As for the members of the Library Board of Trustees, "relying on the Director" this is not their job. Whereas you agree that board members should be independent of the Town Board, you might also consider that a Library Board in awe and dependant on a Library Director's "continuity" is not, in so far as public trust is concerned, operating independently which is the role expected of a group of appointed "officials" who have sole responsibility for a $3.4million annual budget. The Library Director role vis a vis the current Library Board (and as was also true when Gerber was around) was to promote her agenda to a naive and complaisant Board which relies on what the Director puts in front of them. They swallow these directives whole because they are either absent from meetings or too concerned about tomorrow to digest the problems of today.

And to be direct, either the Trustees were ignorant, naive or lying when they voted to drop cybermobile service and Sunday hours because there wasn't enough money in the budget OR they relied on the lie that their administrator, the acting Library Director told them. We know after the fact that the Library had a $200,000 surplus in that year's operating budget PLUS a fund balance they could tap if they really felt "bad" about breaking their promise to continue, if not expand cybermobile service, during the construction period.

Are we operating the Library like the game show, "To Tell the Truth" where all the contestants are rewarded regardless of whether they are honest or not?

If this shocks you, I've got another example waiting in the wings.

hal samis said...

To 9:37,

You must be forgetting that the Town Council is a paid position, earnings which increases their retirement kitty. A generous pay scale too when compared to what a typical part-time job commands in the private sector. Salary + health plan + pension does not typify the compensation package found in the real world.

To continue their eligibility for riding this gravy train, they must be re-elected. To do so, they need the cooperation of the town department heads and the town boards to rationalize their policies.

And since the Town Council members do not raise campaign funds on their own, they depend upon riding the coat tails of the Town Supervisor. Take a look at who is contributing to the Supervisor's campaign war chest and you might want to withdraw your naive statement that this doesn't seem like the typical small town scenario. And if your exposed naivity rankles you, then where have you been when several high profile zoning variance "squabbles" have played out at Town Board Public Hearings?

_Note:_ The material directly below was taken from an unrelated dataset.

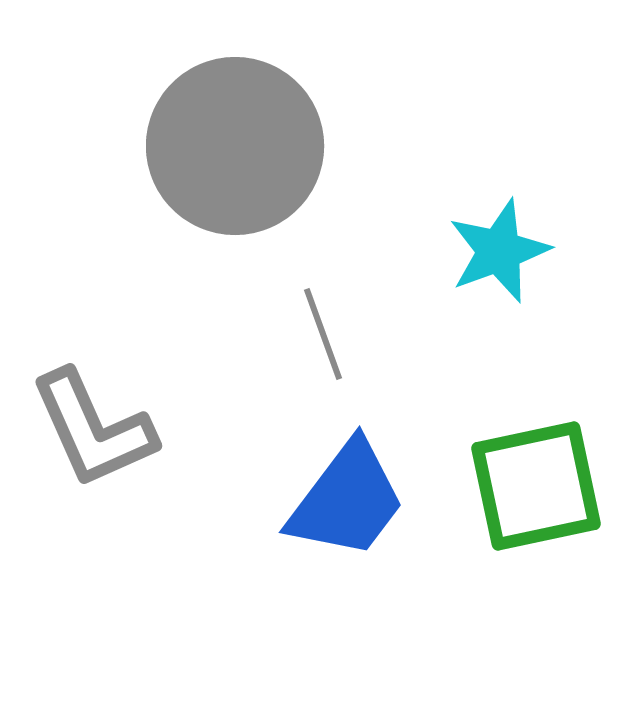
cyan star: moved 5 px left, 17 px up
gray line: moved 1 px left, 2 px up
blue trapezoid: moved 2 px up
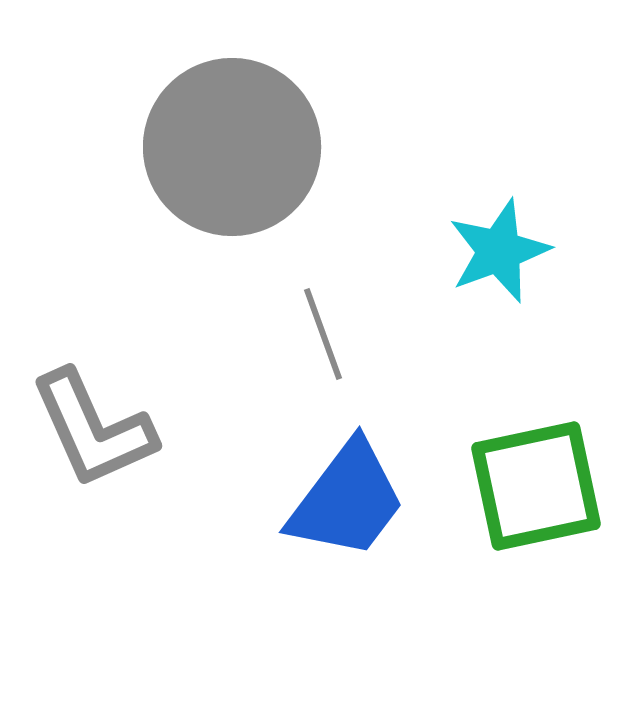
gray circle: moved 3 px left, 1 px down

Also if my tone that you label "nefarious" feels misplaced re the Library Board and the Town Board, then were it not for me everyone would be accepting without qualification their joint party line that the library expansion project is:

1) finished
2) on time
3) on budget

Two presumed independent boards collaberating to maintain this fiction strikes me as nefarious behavior.

Anonymous said...

Regarding "motivations" and so forth, if the Feiner expiration date rumor asserted above is true, then all will be revealed when Feiner announces his next job in 4 years or so. If he becomes a commercial real estate industry lobbyist in Albany, then I'll publicly bow down to Hal.

Anonymous said...

Hal, Hal, Hal,

You STILL need to crawl back under that rock from which you came out. Venom once again spurts from your words. IS EVERYTHING a conspiracy with you? Can't ANY ONE person do ANYTHING right in your eyes? Obviously NOT. Good thing you are in THE MINORITY. I would MOVE from here IF I even thought YOU represented a majority.

Anonymous said...

hal's stalker at 11:25: let's see if you can sell your house before you threaten to move

Anonymous said...

If the house is in Hartsdale or Fairveiw, dont even try selling.

hal samis said...

Dear 3 times not a lady,

"Hal, Hal, Hal,

You STILL need to crawl back under that rock from which you came out. Venom once again spurts from your words."

No doubt what you wrote was purely for illustrative purpose only.